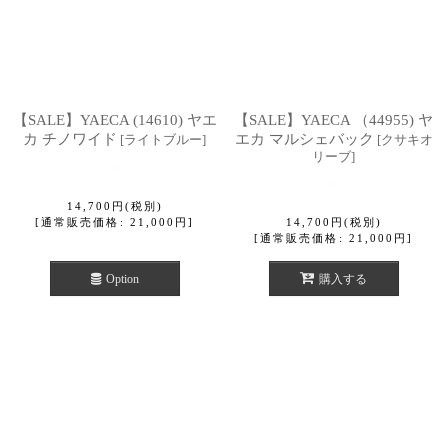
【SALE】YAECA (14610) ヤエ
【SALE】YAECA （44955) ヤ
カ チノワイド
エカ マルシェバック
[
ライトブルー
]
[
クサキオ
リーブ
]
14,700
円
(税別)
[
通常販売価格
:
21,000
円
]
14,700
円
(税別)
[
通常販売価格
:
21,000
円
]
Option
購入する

...

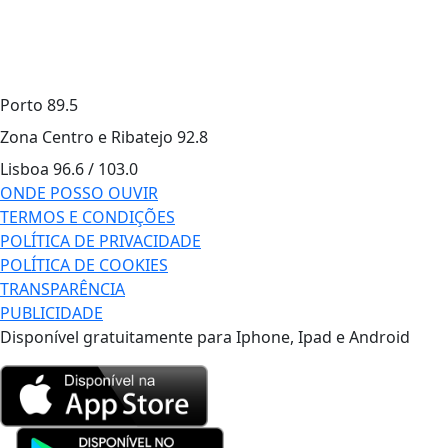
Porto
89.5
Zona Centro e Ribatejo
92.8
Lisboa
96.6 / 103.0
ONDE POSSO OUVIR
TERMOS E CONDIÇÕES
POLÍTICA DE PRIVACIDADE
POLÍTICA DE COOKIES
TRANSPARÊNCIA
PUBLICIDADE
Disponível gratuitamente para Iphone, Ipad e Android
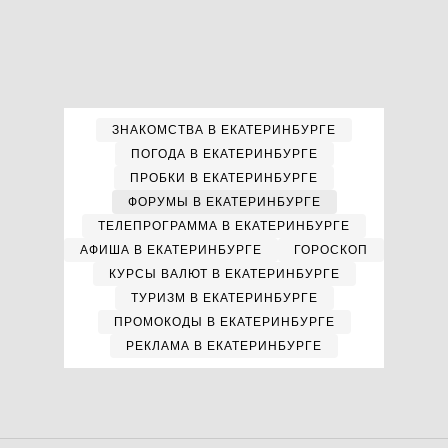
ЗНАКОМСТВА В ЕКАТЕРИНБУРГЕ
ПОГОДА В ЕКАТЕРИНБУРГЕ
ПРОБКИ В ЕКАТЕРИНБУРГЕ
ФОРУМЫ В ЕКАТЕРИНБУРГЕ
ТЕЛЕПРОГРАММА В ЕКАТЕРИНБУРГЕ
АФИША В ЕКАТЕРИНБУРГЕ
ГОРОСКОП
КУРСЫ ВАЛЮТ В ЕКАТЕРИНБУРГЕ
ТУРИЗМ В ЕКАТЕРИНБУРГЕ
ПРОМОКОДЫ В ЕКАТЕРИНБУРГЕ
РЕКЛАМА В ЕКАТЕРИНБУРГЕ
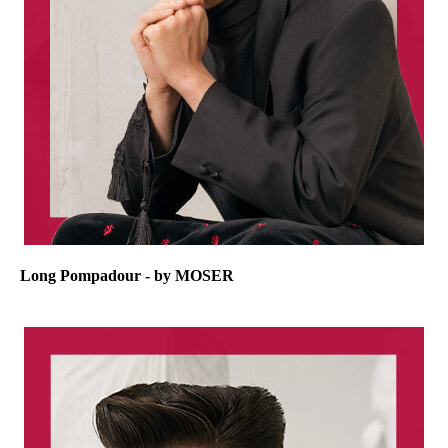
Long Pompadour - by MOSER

* * *

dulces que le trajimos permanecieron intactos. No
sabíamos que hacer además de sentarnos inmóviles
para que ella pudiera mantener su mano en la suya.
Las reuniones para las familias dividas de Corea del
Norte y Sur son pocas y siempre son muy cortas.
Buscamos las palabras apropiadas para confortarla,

- **Problem details**:
Within the listing above, the stretch from the line with "ПОГОДА В ЕКАТЕРИНБУРГЕ" down to the line with "Long Pompadour - by MOSER" is to be given again exactly, end lines included and pictures excluded.

- **Problem solution**:
ПОГОДА В ЕКАТЕРИНБУРГЕ
ПРОБКИ В ЕКАТЕРИНБУРГЕ
ФОРУМЫ В ЕКАТЕРИНБУРГЕ
ТЕЛЕПРОГРАММА В ЕКАТЕРИНБУРГЕ
АФИША В ЕКАТЕРИНБУРГЕ
ГОРОСКОП
КУРСЫ ВАЛЮТ В ЕКАТЕРИНБУРГЕ
ТУРИЗМ В ЕКАТЕРИНБУРГЕ
ПРОМОКОДЫ В ЕКАТЕРИНБУРГЕ
РЕКЛАМА В ЕКАТЕРИНБУРГЕ
Long Pompadour - by MOSER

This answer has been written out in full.